= Data feed =

Mechanism for users to receive updated data from data sources

Data feed is a mechanism for users to receive updated data from data sources. It is commonly used by real-time applications in point-to-point settings as well as on the World Wide Web. The latter is also called web feed. News feed is a popular form of web feed. RSS feed makes dissemination of blogs easy. Product feeds play increasingly important role in e-commerce and internet marketing, as well as news distribution, international markets, and cybersecurity. Data feeds usually require structured data that include different labelled fields, such as "title" or "product".

==Data feed formats==
- RSS 1.0, 2.0
- Atom feed
- RDF feed
- Comma-separated values (CSV)
- JSON
- XML

==Emerging semantic data feed==
The Web is evolving into a web of data or Semantic Web. Data will be encoded by Semantic Web languages like RDF or OWL according to many experts' visions. So, it is not difficult to envision data feeds will be also in the form of RDF or OWL. A big advantage of providing semantic data feeds, i.e. feeding data in Semantic Web standards, is that the data can then be readily consumed and reused by other computers.

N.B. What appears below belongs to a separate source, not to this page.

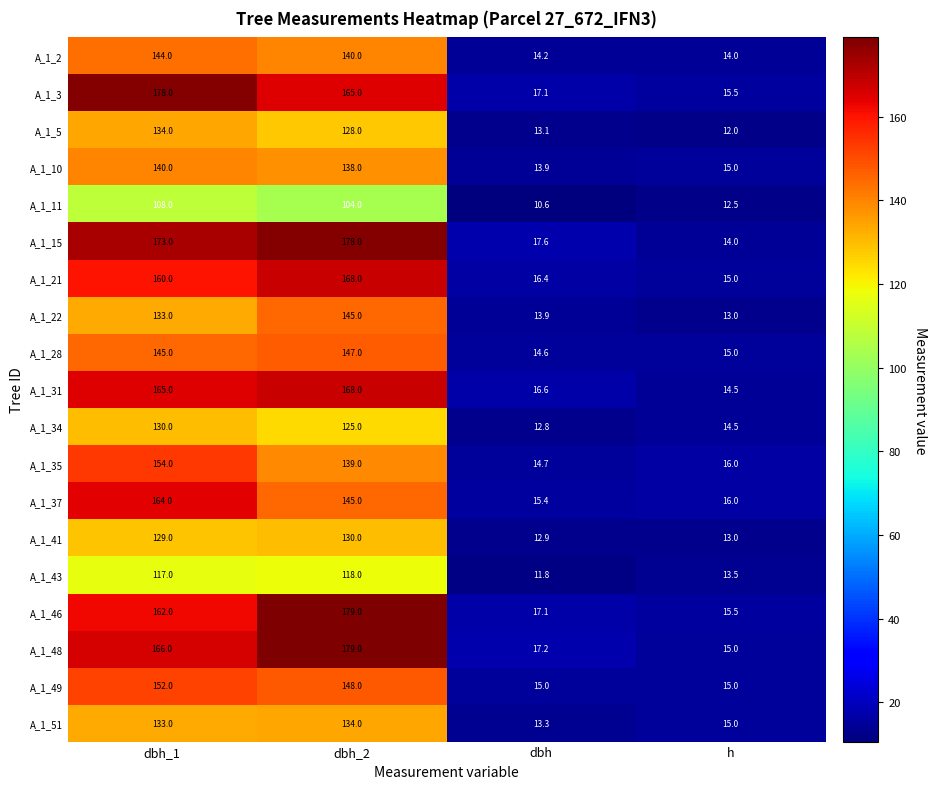

What value does the A_1_41 series have at dbh_2?

130.0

==CSV data feed and affiliate marketing==
CSV (Comma-separated values) data feeds are mostly being used within affiliate marketing. Affiliate or so called publisher websites use the CSV file to load product information from online stores. This way it is a lot easier to load thousands of products to the website. CSV is not structured like a document, as XML is, but it has a good layout for integration. Like XML, CSV format and semantics can be declared using validation languages.

Most of these delimited file formats can easily be created and loaded with any spreadsheet program like Excel.